Sunday, September 15, 2019

Report From Amazon Fires:


Amazon forest turns into the gates of Hell


This is a grim report of the Amazon fires by Christopher Bucktin from Porto Velho in Brazil.

As I trudged through the fires raging in the Amazon, the intense heat not only wrenched every last drop of perspiration from me, it also scorched my skin, melted my shoes and burnt my clothes.

After a week in the rainforest – alongside the firefighters desperately trying to save this precious resource from destruction – I feel like I have been led to the gates of Hell.
I’m in Brazil, deep in the heart of the Amazon’s most fire-ravaged area, and the devastation seems endless.
This part of the world’s greatest rainforest looks like a smouldering wasteland.
Many of the fires are believed to have been started by armed crime gangs intent on clearing the forest to illegally sell the land to cattle ranchers.
We drove hundreds of miles through Rondonia state, in northern Brazil, to witness the scale of the disaster, which is nearly as much a calamity for us in Britain as it is for South America.
Yet, according to the country’s foreign minister Ernesto Araujo: “The Amazon is not burning, not burning at all.
His claims are backed up by Rondonia’s governor, Marcos Rocha, who dismissed the “fuss” over the fires as a foreign ruse to hinder Brazil’s economy.
Retired police colonel Rocha previously told The Guardian: “If we look at the situation in other countries, their forests are burning much more than in Brazil. You go to London or other countries, and what do you see? Smoke from burning, from industry. How can they demand of us what they haven’t done themselves?
Despite the official denials, the firefighters in Rondonia’s capital Porto Velho – a small band of dedicated men and women at the city’s Brigade Municipal – have no doubt about the severity of the crisis.

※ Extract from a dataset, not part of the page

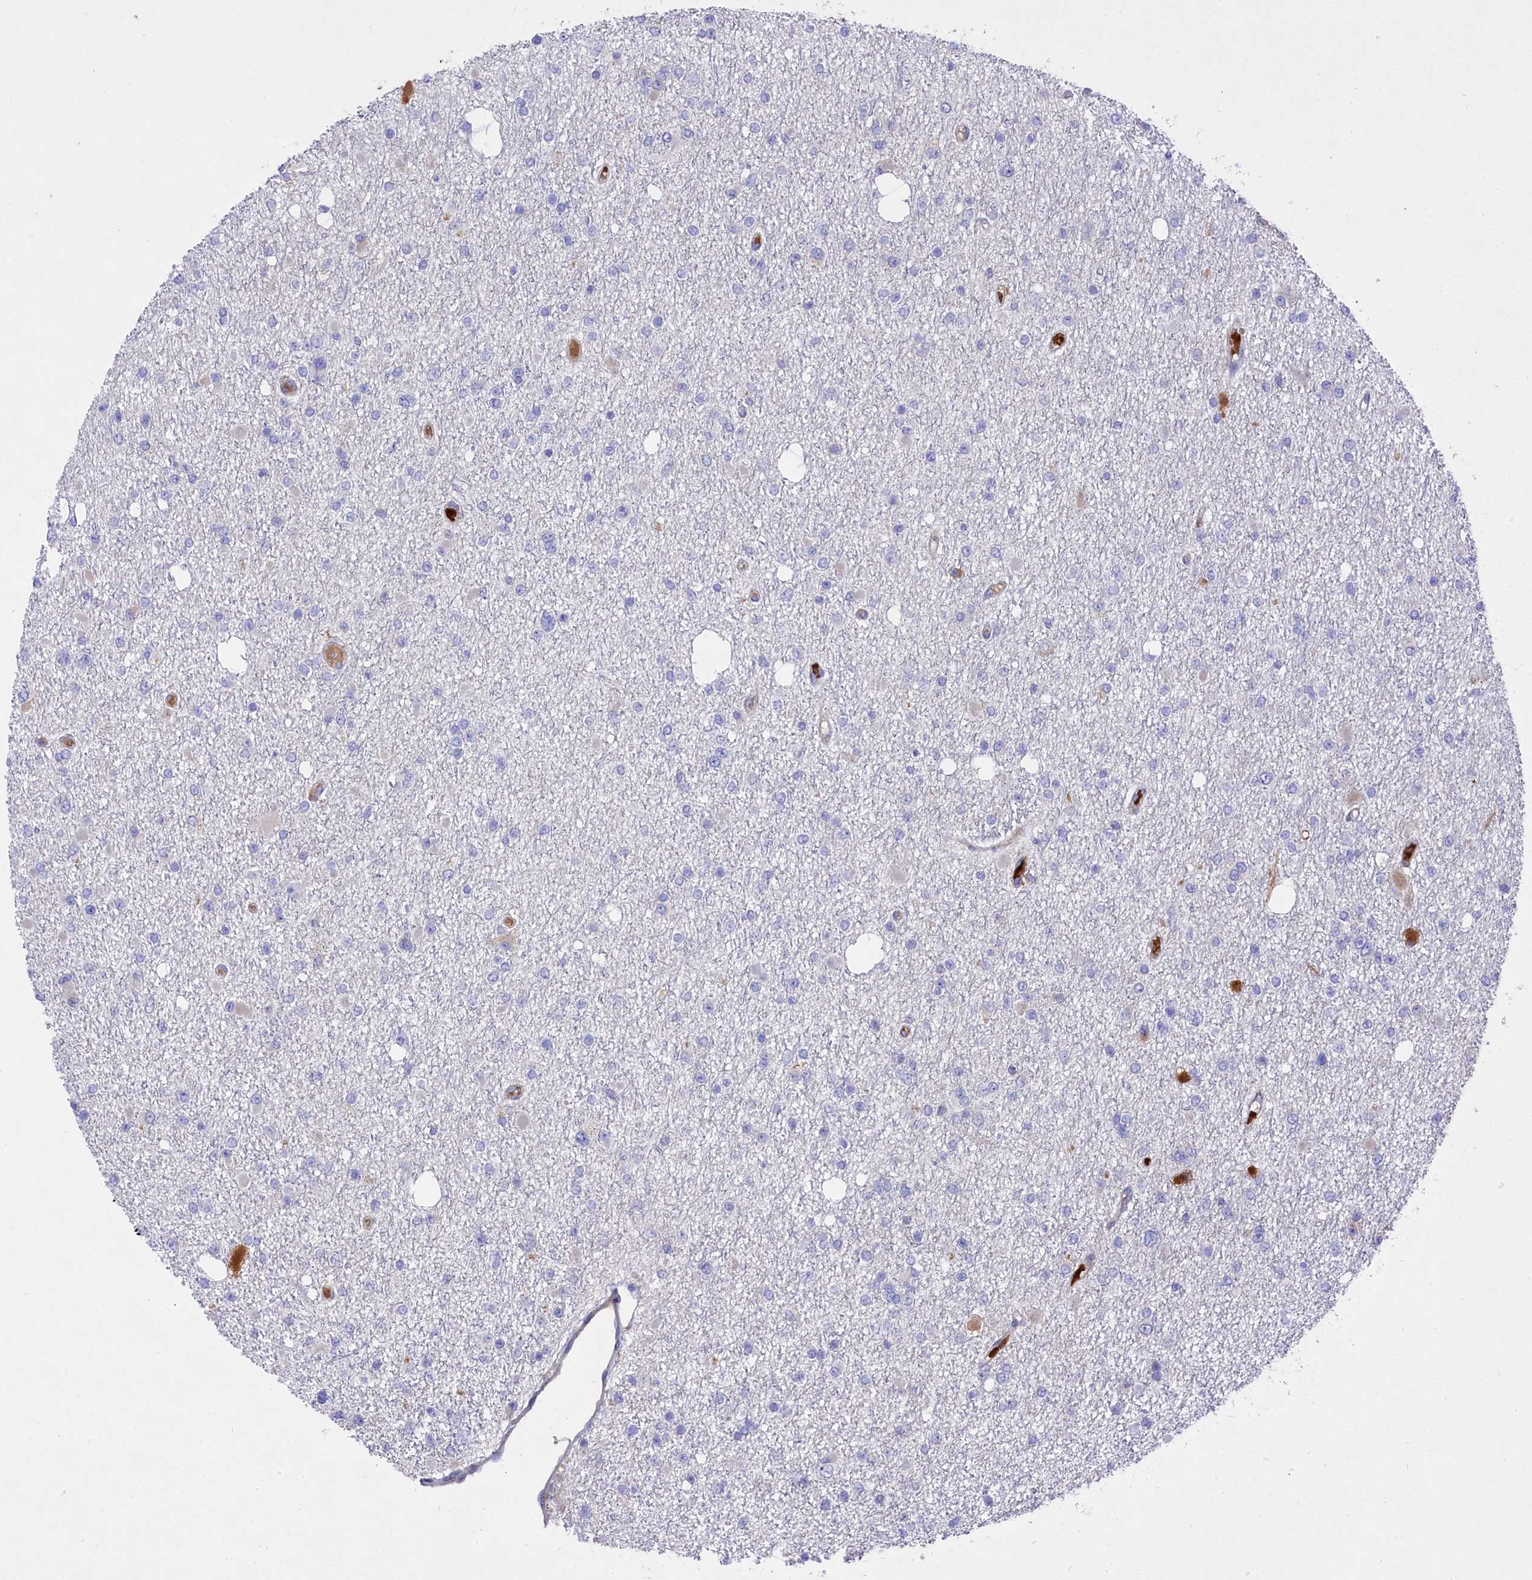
{"staining": {"intensity": "negative", "quantity": "none", "location": "none"}, "tissue": "glioma", "cell_type": "Tumor cells", "image_type": "cancer", "snomed": [{"axis": "morphology", "description": "Glioma, malignant, Low grade"}, {"axis": "topography", "description": "Brain"}], "caption": "This is an immunohistochemistry (IHC) image of malignant glioma (low-grade). There is no positivity in tumor cells.", "gene": "LHFPL4", "patient": {"sex": "female", "age": 22}}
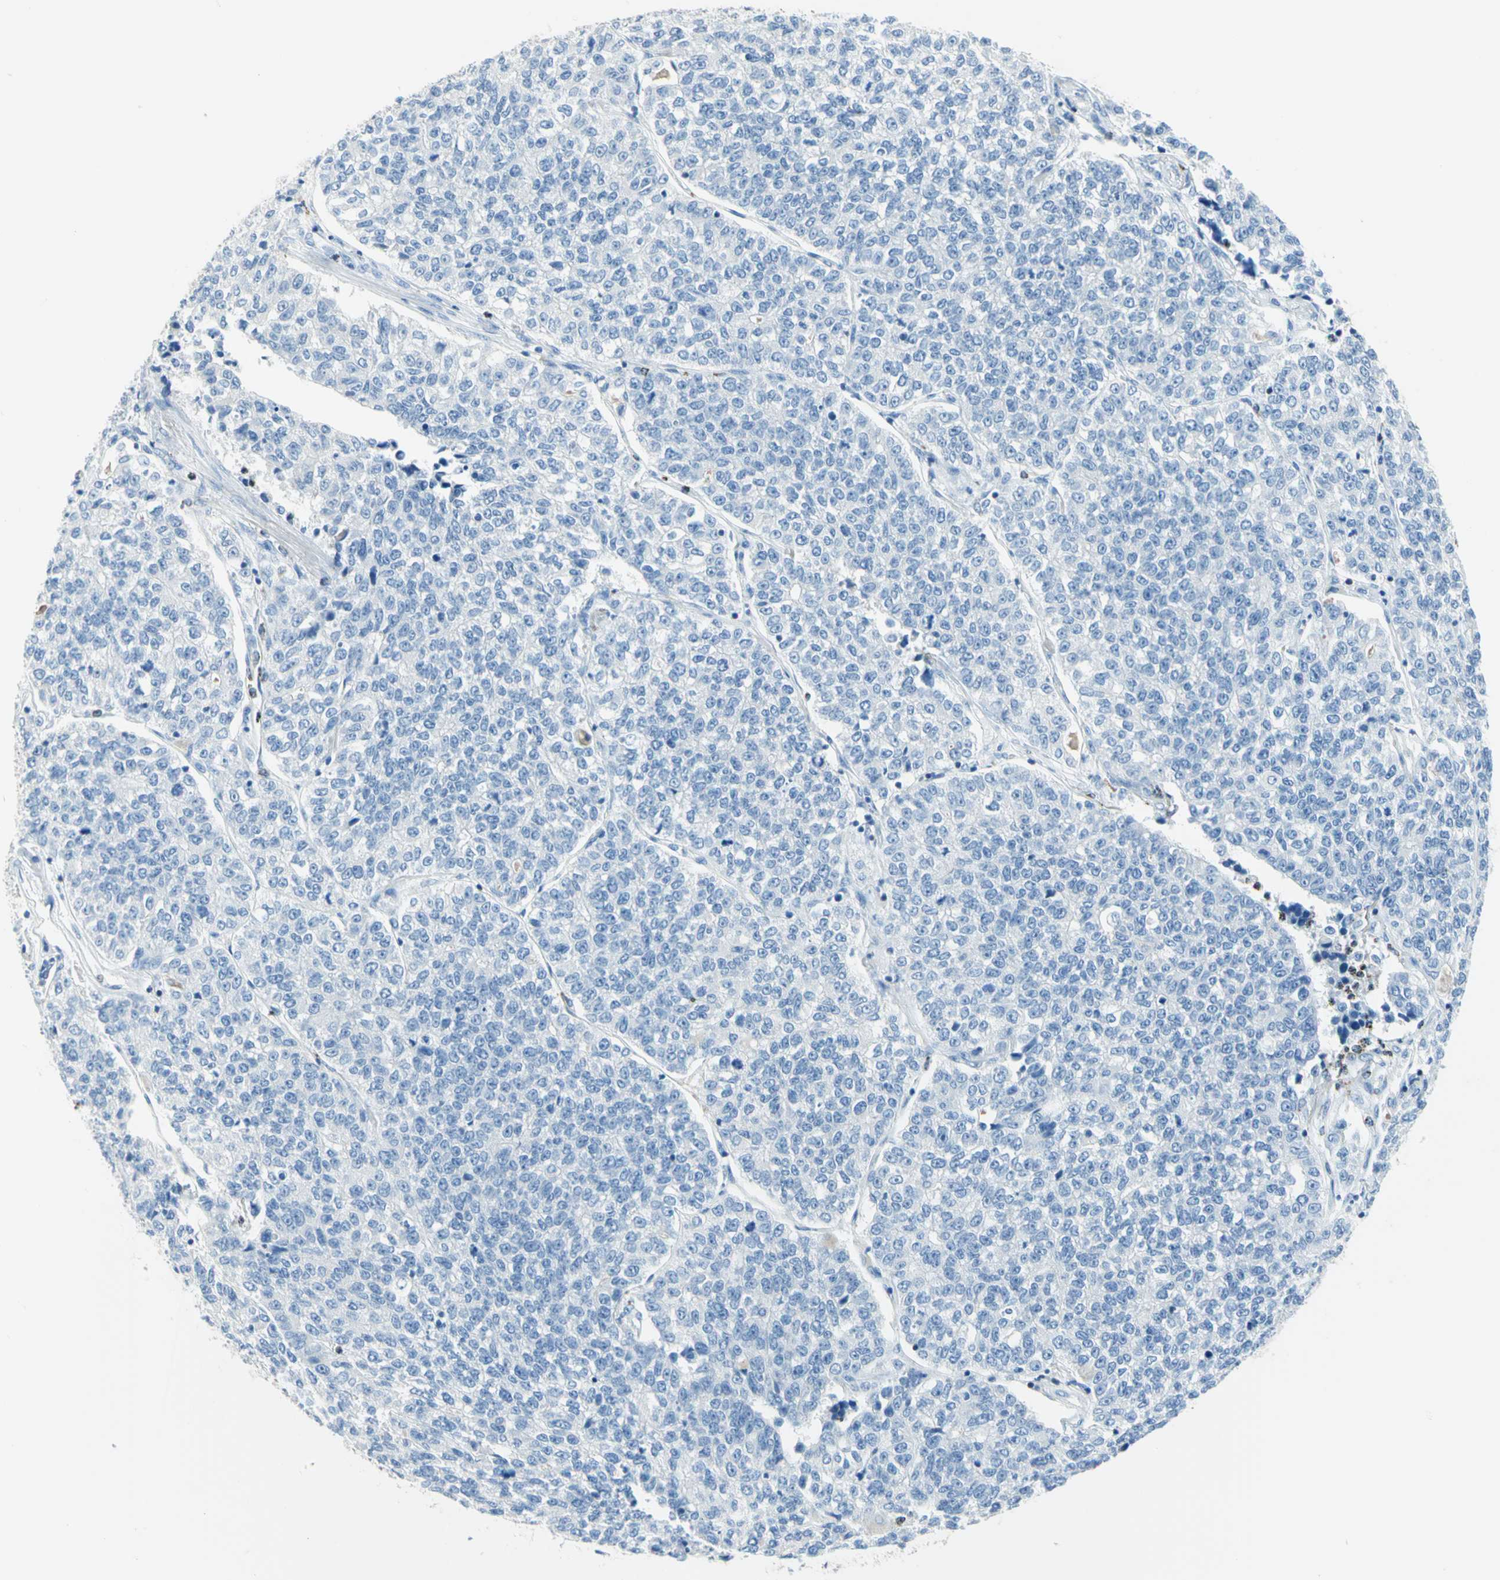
{"staining": {"intensity": "negative", "quantity": "none", "location": "none"}, "tissue": "lung cancer", "cell_type": "Tumor cells", "image_type": "cancer", "snomed": [{"axis": "morphology", "description": "Adenocarcinoma, NOS"}, {"axis": "topography", "description": "Lung"}], "caption": "DAB (3,3'-diaminobenzidine) immunohistochemical staining of lung cancer (adenocarcinoma) demonstrates no significant staining in tumor cells.", "gene": "CYSLTR1", "patient": {"sex": "male", "age": 49}}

Fire chief Rosenberg Barbosh said: “It has been relentless. We have attended dozens of fires [a day]. Hundreds of miles of rainforest have been destroyed, and we have probably not seen the worst of it yet.


Like with the vast majority of the fires it was unknown who started the blaze. 
During our race to the scene, we saw several discarded petrol cans, plastic containers and buckets all steeped in the smell of fuel.
Armed land grabbers are known to be acting across Rondonia. They illegally start fires to clear the forest, before then selling the land to farmers and ranchers.
But victims are too afraid to report the crimes. Adriana Ferrerira, 48, lost everything after his farmstead was burnt.
He said: “My coffee plantation has gone, the bananas have been destroyed as well as the pineapples. Everything I have worked for seven years has been destroyed in seven hours. I took out a loan to pay for the land, and now I don’t know how I am going to pay it back. This will bankrupt my family and leave us destitute.
Brazil now has 85% more fires burning than this time last year.
Rondonia has had more than 6,800 fires so far in 2019, according to Brazil’s National Institute for Space Research.
NASA says the state is one of the most deforested in the Amazon.
As the rate of land clearance reaches one and a half football fields a minute, many analysts fear we are nearing the tipping point.
And firefighter Agnaldson Braga said it is a vicious circle.
He explained: “The drier the land gets, the more susceptible it is to fire. The more fire, the less forest. A self-fulfilling cycle has already begun. The question is when does it become irreversible.